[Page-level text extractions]
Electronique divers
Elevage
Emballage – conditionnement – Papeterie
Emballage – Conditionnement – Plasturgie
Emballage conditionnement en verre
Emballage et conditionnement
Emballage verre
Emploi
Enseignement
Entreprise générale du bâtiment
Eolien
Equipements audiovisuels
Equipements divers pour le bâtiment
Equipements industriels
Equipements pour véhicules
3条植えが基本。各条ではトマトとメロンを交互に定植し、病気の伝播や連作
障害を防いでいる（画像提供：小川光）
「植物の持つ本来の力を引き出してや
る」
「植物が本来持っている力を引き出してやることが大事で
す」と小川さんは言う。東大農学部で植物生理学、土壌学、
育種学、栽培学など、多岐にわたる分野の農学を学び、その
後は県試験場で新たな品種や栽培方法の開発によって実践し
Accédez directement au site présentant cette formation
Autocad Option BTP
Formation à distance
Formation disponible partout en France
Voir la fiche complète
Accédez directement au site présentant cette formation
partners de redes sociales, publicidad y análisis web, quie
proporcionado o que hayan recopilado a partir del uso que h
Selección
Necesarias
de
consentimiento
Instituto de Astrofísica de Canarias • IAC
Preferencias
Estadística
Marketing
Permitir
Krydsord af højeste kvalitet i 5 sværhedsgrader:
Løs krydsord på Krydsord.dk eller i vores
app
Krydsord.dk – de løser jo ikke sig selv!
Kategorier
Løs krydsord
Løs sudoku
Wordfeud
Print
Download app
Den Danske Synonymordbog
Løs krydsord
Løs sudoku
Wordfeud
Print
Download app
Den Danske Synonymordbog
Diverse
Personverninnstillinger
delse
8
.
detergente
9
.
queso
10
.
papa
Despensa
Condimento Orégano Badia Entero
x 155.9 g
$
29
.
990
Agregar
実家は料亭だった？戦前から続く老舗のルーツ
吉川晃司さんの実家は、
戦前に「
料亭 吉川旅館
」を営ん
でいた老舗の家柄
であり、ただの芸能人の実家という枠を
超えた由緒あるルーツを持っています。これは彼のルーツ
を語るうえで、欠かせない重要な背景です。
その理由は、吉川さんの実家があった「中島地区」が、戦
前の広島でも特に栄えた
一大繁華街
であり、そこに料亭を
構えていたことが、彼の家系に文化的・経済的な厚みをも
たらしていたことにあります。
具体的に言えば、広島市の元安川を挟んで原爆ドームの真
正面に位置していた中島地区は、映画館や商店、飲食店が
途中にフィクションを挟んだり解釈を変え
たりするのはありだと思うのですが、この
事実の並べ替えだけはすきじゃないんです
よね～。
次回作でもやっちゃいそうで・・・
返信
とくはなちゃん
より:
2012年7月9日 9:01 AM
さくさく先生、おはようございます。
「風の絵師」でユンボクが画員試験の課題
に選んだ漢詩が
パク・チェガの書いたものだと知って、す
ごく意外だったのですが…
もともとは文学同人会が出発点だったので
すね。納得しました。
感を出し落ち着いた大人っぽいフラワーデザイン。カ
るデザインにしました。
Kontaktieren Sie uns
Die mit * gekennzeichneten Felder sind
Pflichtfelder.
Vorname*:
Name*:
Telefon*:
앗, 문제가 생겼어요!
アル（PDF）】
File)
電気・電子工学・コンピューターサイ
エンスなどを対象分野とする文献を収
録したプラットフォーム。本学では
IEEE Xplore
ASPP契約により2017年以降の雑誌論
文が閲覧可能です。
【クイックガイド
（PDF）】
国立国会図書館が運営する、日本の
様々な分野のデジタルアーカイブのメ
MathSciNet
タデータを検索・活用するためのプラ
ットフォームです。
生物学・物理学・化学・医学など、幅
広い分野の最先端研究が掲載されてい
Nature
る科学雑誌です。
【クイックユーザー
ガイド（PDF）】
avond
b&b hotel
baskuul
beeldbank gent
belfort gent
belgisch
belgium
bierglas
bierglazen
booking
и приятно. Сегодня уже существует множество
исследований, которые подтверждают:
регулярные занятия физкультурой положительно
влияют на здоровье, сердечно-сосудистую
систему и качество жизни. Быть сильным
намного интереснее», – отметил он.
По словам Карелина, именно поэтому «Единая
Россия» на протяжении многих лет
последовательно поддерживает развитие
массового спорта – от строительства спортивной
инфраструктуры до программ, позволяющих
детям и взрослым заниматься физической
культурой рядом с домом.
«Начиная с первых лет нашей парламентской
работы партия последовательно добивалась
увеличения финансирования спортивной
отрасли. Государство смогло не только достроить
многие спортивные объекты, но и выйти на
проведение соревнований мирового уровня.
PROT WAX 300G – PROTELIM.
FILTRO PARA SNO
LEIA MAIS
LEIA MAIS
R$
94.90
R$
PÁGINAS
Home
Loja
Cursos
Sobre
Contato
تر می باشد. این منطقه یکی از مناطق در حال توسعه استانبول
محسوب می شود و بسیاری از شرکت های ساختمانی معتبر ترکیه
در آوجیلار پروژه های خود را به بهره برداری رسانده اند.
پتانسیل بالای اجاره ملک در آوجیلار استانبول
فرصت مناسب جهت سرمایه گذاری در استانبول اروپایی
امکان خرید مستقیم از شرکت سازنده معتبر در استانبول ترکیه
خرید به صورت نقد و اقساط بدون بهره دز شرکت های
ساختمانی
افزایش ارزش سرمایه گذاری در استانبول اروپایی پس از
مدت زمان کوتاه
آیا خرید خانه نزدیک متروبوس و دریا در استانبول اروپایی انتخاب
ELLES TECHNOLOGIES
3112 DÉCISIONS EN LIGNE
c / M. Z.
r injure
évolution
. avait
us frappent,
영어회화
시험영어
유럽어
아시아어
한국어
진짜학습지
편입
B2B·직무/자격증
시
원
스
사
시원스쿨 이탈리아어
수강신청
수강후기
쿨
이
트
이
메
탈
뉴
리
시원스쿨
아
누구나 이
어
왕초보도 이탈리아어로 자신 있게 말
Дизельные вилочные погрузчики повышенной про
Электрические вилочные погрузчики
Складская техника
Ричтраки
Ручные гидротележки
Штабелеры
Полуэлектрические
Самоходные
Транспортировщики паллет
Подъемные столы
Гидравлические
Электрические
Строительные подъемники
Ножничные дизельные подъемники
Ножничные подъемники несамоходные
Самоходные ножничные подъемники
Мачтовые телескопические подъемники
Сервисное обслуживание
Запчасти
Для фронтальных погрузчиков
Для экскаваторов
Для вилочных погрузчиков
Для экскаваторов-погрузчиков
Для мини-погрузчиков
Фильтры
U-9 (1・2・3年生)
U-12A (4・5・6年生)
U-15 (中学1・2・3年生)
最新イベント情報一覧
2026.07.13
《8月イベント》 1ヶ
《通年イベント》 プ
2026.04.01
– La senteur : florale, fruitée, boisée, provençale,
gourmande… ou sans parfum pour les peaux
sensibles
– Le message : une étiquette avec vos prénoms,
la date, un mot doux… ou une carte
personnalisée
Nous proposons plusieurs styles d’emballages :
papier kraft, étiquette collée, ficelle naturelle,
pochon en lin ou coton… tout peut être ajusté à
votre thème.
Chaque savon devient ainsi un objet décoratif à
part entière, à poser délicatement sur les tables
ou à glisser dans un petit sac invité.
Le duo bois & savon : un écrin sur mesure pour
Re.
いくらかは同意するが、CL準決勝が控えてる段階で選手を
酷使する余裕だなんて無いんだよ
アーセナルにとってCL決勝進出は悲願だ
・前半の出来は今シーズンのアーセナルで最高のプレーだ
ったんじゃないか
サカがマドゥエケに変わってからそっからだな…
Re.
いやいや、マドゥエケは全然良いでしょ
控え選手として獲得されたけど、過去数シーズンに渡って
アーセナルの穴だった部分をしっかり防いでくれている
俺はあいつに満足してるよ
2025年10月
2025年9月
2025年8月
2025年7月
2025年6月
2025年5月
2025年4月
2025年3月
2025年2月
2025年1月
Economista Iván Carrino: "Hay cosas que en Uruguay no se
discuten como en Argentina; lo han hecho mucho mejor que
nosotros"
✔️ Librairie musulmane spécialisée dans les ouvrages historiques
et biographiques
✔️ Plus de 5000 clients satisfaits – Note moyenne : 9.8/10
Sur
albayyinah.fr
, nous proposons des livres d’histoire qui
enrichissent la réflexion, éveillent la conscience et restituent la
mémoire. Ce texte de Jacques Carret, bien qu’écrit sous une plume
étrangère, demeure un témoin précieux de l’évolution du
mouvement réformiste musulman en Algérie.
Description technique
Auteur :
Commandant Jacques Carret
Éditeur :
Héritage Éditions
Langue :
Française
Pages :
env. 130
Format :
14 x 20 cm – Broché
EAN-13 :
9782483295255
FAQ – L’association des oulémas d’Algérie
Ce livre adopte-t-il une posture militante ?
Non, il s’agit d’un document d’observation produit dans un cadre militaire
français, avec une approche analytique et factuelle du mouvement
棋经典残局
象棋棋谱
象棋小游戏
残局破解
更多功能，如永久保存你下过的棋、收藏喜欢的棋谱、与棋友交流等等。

• Directions for this task
If a line in the records above contains "معتبر", copy that line.

• Answer area
محسوب می شود و بسیاری از شرکت های ساختمانی معتبر ترکیه
امکان خرید مستقیم از شرکت سازنده معتبر در استانبول ترکیه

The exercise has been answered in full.